Wednesday, April 20, 2011

Does Purchasing, and Then Paying Off Debt Increase Credit Score?

A person's credit score is a measure of his creditworthiness, as determined by credit reporting agencies, which compile relevant information about a person's lending history in a credit report. This report contains information about debts that a person has incurred and then paid off. The chief means by which a person can raise his score is to take out credit and then consistently pay it back on time.

Credit Scores

    A credit score is designed to give lenders and other businesses an indication of whether an individual provided a loan will pay it back on time. To determine this, credit reporting agencies look at how a person has paid back loans in the past. These agencies believe that a person's past behavior is a good indication of how he will act in the future. People who have paid back loans on time in the past are rewarded with higher scores.

Taking Out Debts

    The only way that a person can raise his credit score is to take out a loan and then pay it back on time.

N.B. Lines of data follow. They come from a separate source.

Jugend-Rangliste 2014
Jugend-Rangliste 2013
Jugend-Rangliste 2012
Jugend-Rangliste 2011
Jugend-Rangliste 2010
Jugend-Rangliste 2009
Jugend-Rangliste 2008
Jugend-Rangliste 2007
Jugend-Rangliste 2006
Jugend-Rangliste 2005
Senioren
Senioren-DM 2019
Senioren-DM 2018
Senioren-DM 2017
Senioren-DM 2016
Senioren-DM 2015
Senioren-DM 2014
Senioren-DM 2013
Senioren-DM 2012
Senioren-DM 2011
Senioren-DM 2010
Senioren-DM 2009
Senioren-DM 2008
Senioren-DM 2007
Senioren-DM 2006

This demonstrates to credit reporting agencies that the person, if issued a loan, is capable of repaying it according to the terms specified by the lender. So, making purchases on a credit card -- in effect, drawing money against a line of credit -- and then paying it off will increase the person's credit score.

On-Time Payments

    Taking out a loan and paying it off will only raise a person's credit score if the person pays the loan back on time and in full. Anytime a person fails to pay back a loan according to the terms set by the borrower, he will see his score fall. If the debt remains delinquent for a long time and enters into collections, then the person's score will fall precipitously.

Timeline

    The exact formulas by which credit reporting agencies score borrowers remains proprietary information. However, the longer a person's credit history and the more consistently he has shown that he is able to pay back his loans on time, the higher his score will be. To enter the top echelon of credit scores will take years of taking out loans and paying them off. Taking out a single large loan and paying it off quickly will only raise a person's score slightly.